Del primo tipo sono gli idoli della tribù, tutte le illusioni generate dalla innata debolezza del senso e della mente. Con evidente riferimento al mito della caverna di Platone, gli idola della spelonca sono quelli propri dell’individuo singolo, che derivano dall’indole, dall’educazione e dalla vita sociale. Fra i pregiudizi acquisiti, quelli del teatro provengono dall’esterno (immigrarunt), dai dogmi dei filosofi e delle dottrine; sono più facili da emendare e Bacon si propone di estirparli radicalmente. I più tenaci e pericolosi (molestissima) sono quelli del foro, insinuatisi nell’intelletto attraverso un patto tra le parole e i nomi (ex foedere verborum et nominum); l’uomo presume di poterli dominare con l’intelletto, viceversa le parole ritorcono e riflettono sull’intelletto la loro forza, e vincono. L’attenzione al problema del linguaggio è costante nel filosofo inglese: la purificazione del linguaggio non appartiene alla retorica, ma trova il suo fondamento nella vera induzione ed è, contemporaneamente, il fondamento di questa.
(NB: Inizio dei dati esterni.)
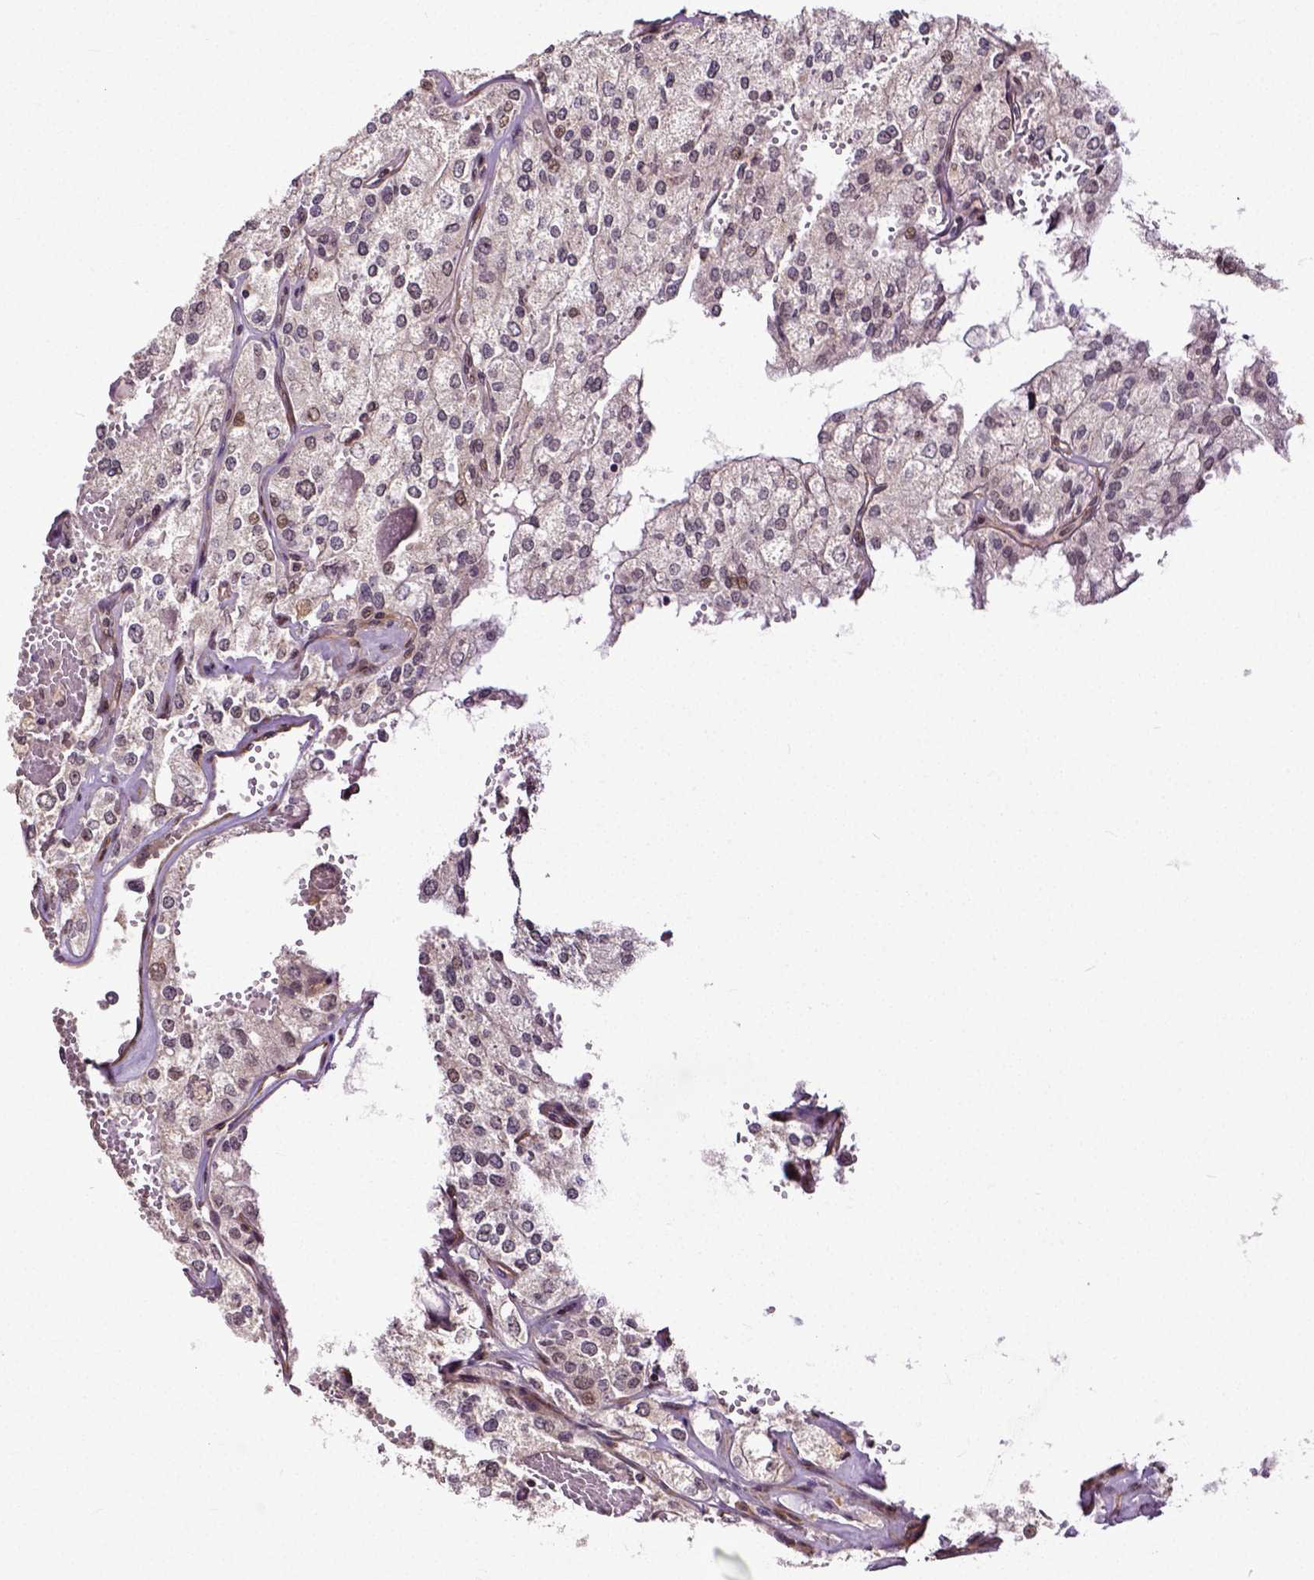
{"staining": {"intensity": "weak", "quantity": "<25%", "location": "nuclear"}, "tissue": "renal cancer", "cell_type": "Tumor cells", "image_type": "cancer", "snomed": [{"axis": "morphology", "description": "Adenocarcinoma, NOS"}, {"axis": "topography", "description": "Kidney"}], "caption": "A high-resolution histopathology image shows IHC staining of renal adenocarcinoma, which displays no significant staining in tumor cells.", "gene": "DICER1", "patient": {"sex": "female", "age": 70}}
Per tale motivo anche parole equivoche ‒ come metafisica, forma, magia, alchimia ‒ quando il loro nome sarà stato purificato (perpurgato nomine) indicheranno con un termine antico realtà nuove (e vere). La liberazione dagli idoli, che diventa un procedimento prioritario per poter accedere al metodo, è ciò che distingue l’induzione ‘fino allora in uso’, che procede per ‘semplice enumerazione’, una semplice raccolta di fenomeni, da quella legitima e vera proposta da Bacon. Gli ultimi aforismi della prima parte del Novum organum capovolgono tutte le critiche fino ad allora rigorosamente condotte: agli esperimenti meccanici, portatori di frutto (fructifera), cioè utili, ma di un’utilità rapsodica e incapace di costruire la vera scala degli assiomi, saranno contrapposti gli esperimenti lucifera, cioè apportatori di luce, che hanno la meravigliosa virtù di non ingannare e di non deludere mai, poiché, essendo stati eseguiti con metodo, possono essere ripetuti e tramandati.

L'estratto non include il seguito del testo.